Como a nossa visão ainda é atravessada pelos olhares e os rostos de nossos ancestrais, ainda olharemos o Outro como uma diferença a ser tolerada ou eliminada. Os novos campos de exceção, os novos Auschwitz-Birkenau, são construídos na mesma ideia de uso dos corpos em serialização, ou para o extermínio ou para a expropriação.
Por isso temos de estar atentos ao que nos dizem Guattari e Deleuze: “Do ponto de vista do racismo não existe exterior, não existem pessoas de fora. Só existem pessoas que deveriam ser como nós, cujo crime é o não serem…”. E aí situo a necessária transversalização dos preconceitos a combater para além do mês e das flores de maio.

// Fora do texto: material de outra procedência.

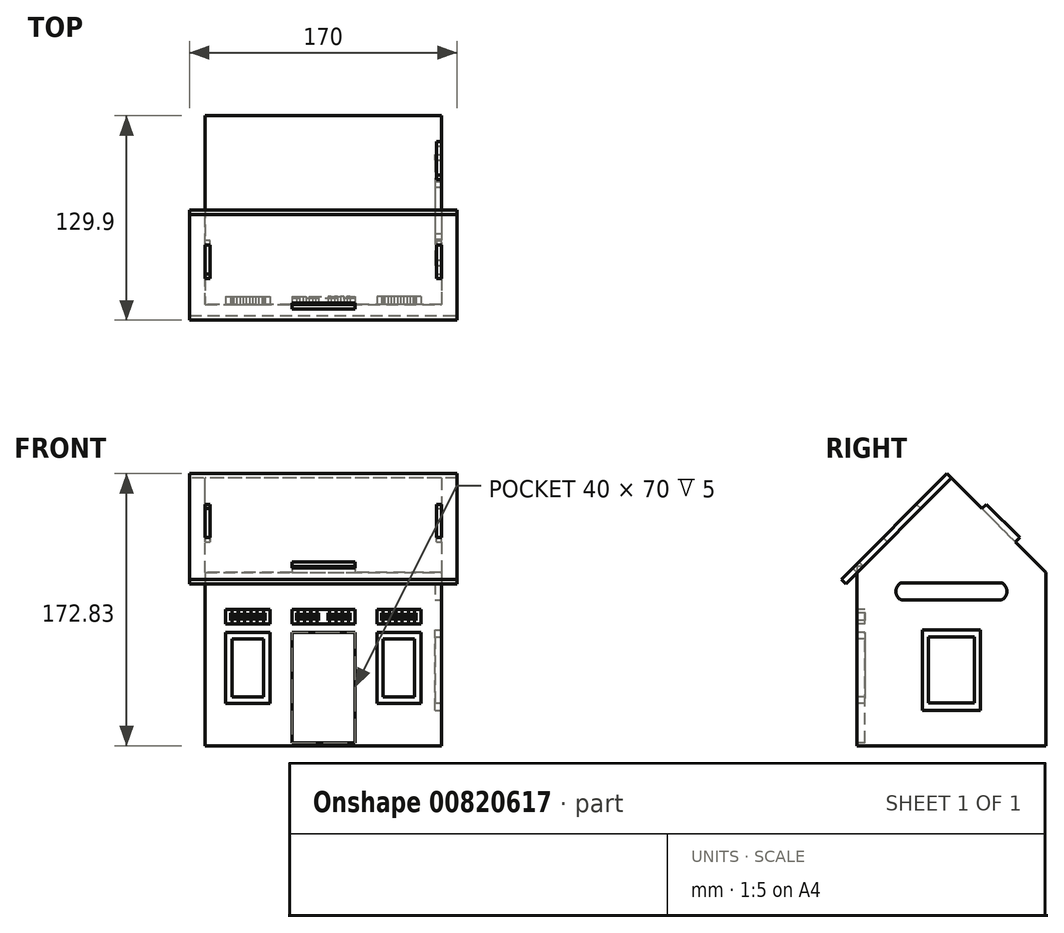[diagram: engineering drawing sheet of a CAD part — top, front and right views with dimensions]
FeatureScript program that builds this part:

QUANDO APRENDEREMOS A APRENDER SOBRE A ALTERIDADE, quando aprenderemos a respeitar seus direitos fundamentais sem ter que tolerá-los em determinados lugares, em determinadas paredes, em determinados guetos ou muros, reinstituindo, continuamente, as mais pérfidas formas de exclusão da Sociedade de Controle?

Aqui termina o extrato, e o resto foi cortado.